Comment prévenir le plagiat avant la remise

  1. Commencez par votre propre plan avant de consulter extensivement les sources
  2. Utilisez un style de citation cohérent (APA, MLA ou Chicago) dès le premier brouillon
  3. Effectuez un contrôle d'originalité avec un outil comme Verifext avant la date limite
  4. Tenez un journal de recherche reliant chaque note à son URL ou à sa référence bibliographique
  5. Demandez à un pair ou à un centre d'écriture de relire les passages que vous avez paraphrasés

La prévention coûte toujours moins cher qu'une procédure disciplinaire. Quelques minutes de vérification protègent les notes, la réputation et — pour les chercheurs — la crédibilité sur toute une carrière.

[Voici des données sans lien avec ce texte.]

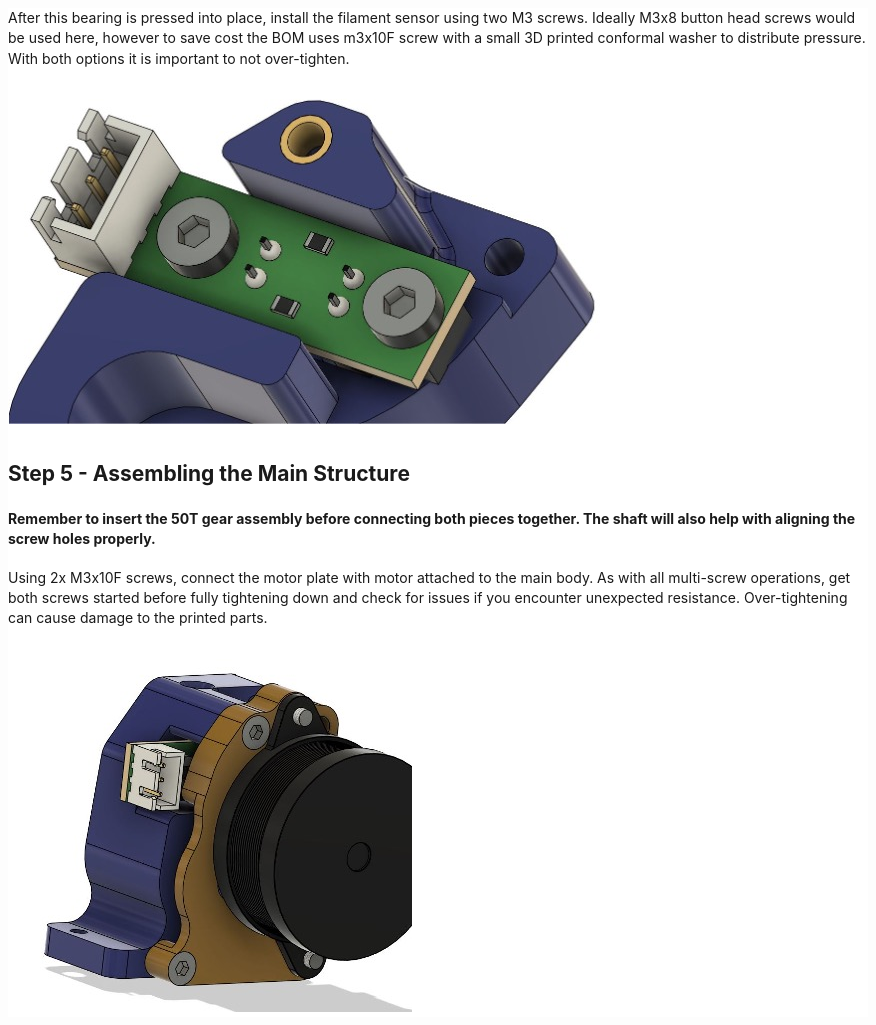 After this bearing is pressed into place, install the filament sensor using two M3 screws.
Ideally M3x8 button head screws would be used here, however to save cost the BOM uses m3x10F screw with a small 3D printed conformal washer to distribute pressure. 
With both options it is important to not over-tighten.

![Main Body with Filament Runout Sensor installed](./Pictures/Main-Body-with-Runout-Sensor.jpg "Main Body with Filament Runout Sensor installed")

## Step 5 - Assembling the Main Structure

#### Remember to insert the 50T gear assembly before connecting both pieces together. The shaft will also help with aligning the screw holes properly.

Using 2x M3x10F screws, connect the motor plate with motor attached to the main body.
As with all multi-screw operations, get both screws started before fully tightening down and check for issues if you encounter unexpected resistance.
Over-tightening can cause damage to the printed parts.

![Main Structure assembled](./Pictures/Main-Structure-Assembled.jpg "Main Structure assembled")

À lire ensuite : Comment l'originalité du contenu influence le classement dans les moteurs de recherche

Pour conclure

L'intégrité académique repose sur une attribution honnête. Chaque type de plagiat décrit ici est évitable grâce à des habitudes de recherche rigoureuses et aux bons outils. Considérez les citations non comme des formalités bureaucratiques, mais comme une courtoisie professionnelle envers les chercheurs sur lesquels vous vous appuyez — et comme une protection pour les contributions originales que vous apportez à la discussion.